Perhaps no aspect of aging is as feared as mental decline. Life Extension Magazine has published numerous articles on ways to keep the aging brain healthy and happy, and has published the results of cutting-edge research about treatments for Alzheimer's disease, which causes dementia and death.

This summer, scientists reported progress in diagnosing and treating Alzheimer's disease. Research focused on a protein called amyloid beta, which in Alzheimer's becomes deformed, and is found in deposits called plaques and in stringy tangles in the brain. Claudio Soto, of New York University Medical Center, and his colleagues have created a type of protein, called iAb5, which (in a test tube) stopped the stringy tangles from forming, dissolved existing fiber, and blocked brain cell death caused by amyloid beta.

This spring, researchers at Case Western Reserve University identified beta amyloid as the first step in Alzheimer's deterioration. Further, scientists at Queen's University and Neurochem Inc., in Kingston, Ontario, have found about 100 small organic molecules that bind to the beta amyloid, which may prevent it from developing into insoluble plaque.

The mechanisms by which amyloid beta and other Alzheimer's phenomena are thought to work are detailed in the 1998 edition of the Life Extension's central reference book, Disease Prevention and Treatment. As with most breakthroughs, there are barriers to immediate success. No one really knows if amyloid is a cause of Alzheimer's or is merely a symptom. Also, the process is difficult to test in the normal way on lab animals, because animals don't seem to get Alzheimer's disease. But progress is progress.

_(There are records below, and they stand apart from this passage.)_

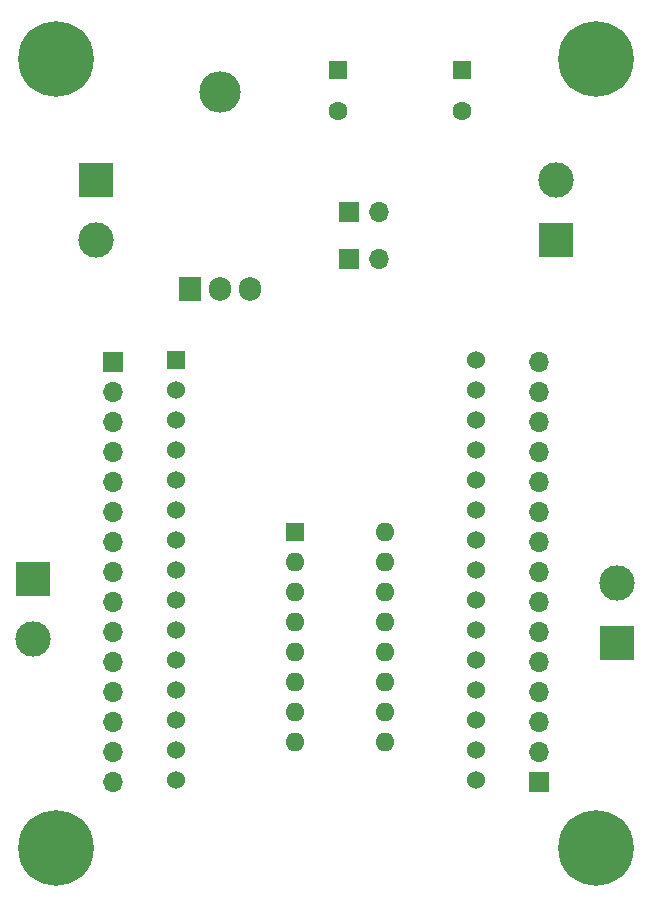
<source format=gbr>
%TF.GenerationSoftware,KiCad,Pcbnew,6.0.9-8da3e8f707~117~ubuntu18.04.1*%
%TF.CreationDate,2023-01-21T20:22:22-05:00*%
%TF.ProjectId,makers-motor-board,6d616b65-7273-42d6-9d6f-746f722d626f,rev?*%
%TF.SameCoordinates,Original*%
%TF.FileFunction,Soldermask,Top*%
%TF.FilePolarity,Negative*%
%FSLAX46Y46*%
G04 Gerber Fmt 4.6, Leading zero omitted, Abs format (unit mm)*
G04 Created by KiCad (PCBNEW 6.0.9-8da3e8f707~117~ubuntu18.04.1) date 2023-01-21 20:22:22*
%MOMM*%
%LPD*%
G01*
G04 APERTURE LIST*
%ADD10R,1.700000X1.700000*%
%ADD11O,1.700000X1.700000*%
%ADD12C,3.000000*%
%ADD13R,3.000000X3.000000*%
%ADD14C,1.524000*%
%ADD15R,1.524000X1.524000*%
%ADD16R,1.600000X1.600000*%
%ADD17C,1.600000*%
%ADD18C,6.400000*%
%ADD19O,3.500000X3.500000*%
%ADD20R,1.905000X2.000000*%
%ADD21O,1.905000X2.000000*%
%ADD22O,1.600000X1.600000*%
G04 APERTURE END LIST*
D10*
%TO.C,J8*%
X153337500Y-94925000D03*
D11*
X155877500Y-94925000D03*
%TD*%
D10*
%TO.C,J7*%
X153337500Y-90925000D03*
D11*
X155877500Y-90925000D03*
%TD*%
D12*
%TO.C,J6*%
X175978500Y-122336000D03*
D13*
X175978500Y-127416000D03*
%TD*%
%TO.C,J5*%
X126575500Y-122000000D03*
D12*
X126575500Y-127080000D03*
%TD*%
D10*
%TO.C,J4*%
X133362500Y-103615000D03*
D11*
X133362500Y-106155000D03*
X133362500Y-108695000D03*
X133362500Y-111235000D03*
X133362500Y-113775000D03*
X133362500Y-116315000D03*
X133362500Y-118855000D03*
X133362500Y-121395000D03*
X133362500Y-123935000D03*
X133362500Y-126475000D03*
X133362500Y-129015000D03*
X133362500Y-131555000D03*
X133362500Y-134095000D03*
X133362500Y-136635000D03*
X133362500Y-139175000D03*
%TD*%
%TO.C,J3*%
X169362500Y-103615000D03*
X169362500Y-106155000D03*
X169362500Y-108695000D03*
X169362500Y-111235000D03*
X169362500Y-113775000D03*
X169362500Y-116315000D03*
X169362500Y-118855000D03*
X169362500Y-121395000D03*
X169362500Y-123935000D03*
X169362500Y-126475000D03*
X169362500Y-129015000D03*
X169362500Y-131555000D03*
X169362500Y-134095000D03*
X169362500Y-136635000D03*
D10*
X169362500Y-139175000D03*
%TD*%
D13*
%TO.C,J2*%
X170800000Y-93290000D03*
D12*
X170800000Y-88210000D03*
%TD*%
D13*
%TO.C,J1*%
X131857500Y-88210000D03*
D12*
X131857500Y-93290000D03*
%TD*%
D14*
%TO.C,U2*%
X164062500Y-103465000D03*
X164062500Y-106005000D03*
X164062500Y-108545000D03*
X164062500Y-111085000D03*
X164062500Y-113625000D03*
X164062500Y-116165000D03*
X164062500Y-118705000D03*
X164062500Y-121245000D03*
X164062500Y-123785000D03*
X164062500Y-126325000D03*
X164062500Y-128865000D03*
X164062500Y-131405000D03*
X164062500Y-133945000D03*
X164062500Y-136485000D03*
X164062500Y-139025000D03*
X138662500Y-139025000D03*
X138662500Y-136485000D03*
X138662500Y-133945000D03*
X138662500Y-131405000D03*
X138662500Y-128865000D03*
X138662500Y-126325000D03*
X138662500Y-123785000D03*
X138662500Y-121245000D03*
X138662500Y-118705000D03*
X138662500Y-116165000D03*
X138662500Y-113625000D03*
X138662500Y-111085000D03*
X138662500Y-108545000D03*
X138662500Y-106005000D03*
D15*
X138662500Y-103465000D03*
%TD*%
D16*
%TO.C,C1*%
X152362500Y-78925000D03*
D17*
X152362500Y-82425000D03*
%TD*%
D18*
%TO.C,H2*%
X174250000Y-144750000D03*
%TD*%
%TO.C,H3*%
X128500000Y-78000000D03*
%TD*%
D19*
%TO.C,U1*%
X142397500Y-80780000D03*
D20*
X139857500Y-97440000D03*
D21*
X142397500Y-97440000D03*
X144937500Y-97440000D03*
%TD*%
D22*
%TO.C,U3*%
X156362500Y-118015000D03*
X156362500Y-120555000D03*
X156362500Y-123095000D03*
X156362500Y-125635000D03*
X156362500Y-128175000D03*
X156362500Y-130715000D03*
X156362500Y-133255000D03*
X156362500Y-135795000D03*
X148742500Y-135795000D03*
X148742500Y-133255000D03*
X148742500Y-130715000D03*
X148742500Y-128175000D03*
X148742500Y-125635000D03*
X148742500Y-123095000D03*
X148742500Y-120555000D03*
D16*
X148742500Y-118015000D03*
%TD*%
D18*
%TO.C,H1*%
X128500000Y-144750000D03*
%TD*%
D16*
%TO.C,C2*%
X162897500Y-78925000D03*
D17*
X162897500Y-82425000D03*
%TD*%
D18*
%TO.C,H4*%
X174250000Y-78000000D03*
%TD*%
M02*

</source>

Whether we're dealing with causes or symptoms may be of minor importance to those trying to live with a friend or relative (or themselves) exhibiting mental decline. Alzheimer's-like symptoms can be found in a number of illnesses-even in nutritional deficiency-and many of these symptoms are treatable. Among the treatments are the antioxidant vitamin E, which can block the free-radicals produced by amyloid beta; substances that promote strong, healthy blood circulation in the brain, such as Ginkgo biloba; acetyl-L-carnitine, piracetam, Hydergine and coenzyme Q10, which can help boost brain cell energy levels; deprenyl and vitamin B12, which can elevate dopamine levels and enhance neurological function; and melatonin, DHEA and pregnenolone, for replacing important depleted hormones. There's more, detailed in Disease Prevention and Treatment.

The quest to find a cure for Alzheimer's may settle down into a long-term attack on symptoms, which also is the current philosophy driving cancer research. Win enough battles, and a won war may well follow.

SPEAKING OF MENTAL ENHANCEMENT, choline, a precursor to the chemical neurotransmitter acetylcholine, has been recommended by the Foundation for its memory-enhancing properties. Now, the Food and Nutrition Board (the group that sets recommended dietary allowances for vitamins and minerals) has officially recognized choline as an "essential" nutrient.

Its recommended RDA is 550 mg for adult men, and 425 mg for women, although Life Extension recommends 2,500 mg to 10,000 mg a day (along with lecithin and phosphatidylcholine) for maximum improvement in brain function. The Board also recommends choline intake for pregnant and lactating women because of a high requirement for choline in growing fetuses and infants. (Additional lecithin supplementation provides a form of "timed-release" choline.) Choline also is important for liver function-in fact, the most readily observed effect of dietary choline deprivation in humans is liver damage-and may play a role in maintaining heart health, preventing cancer, and improving physical performance.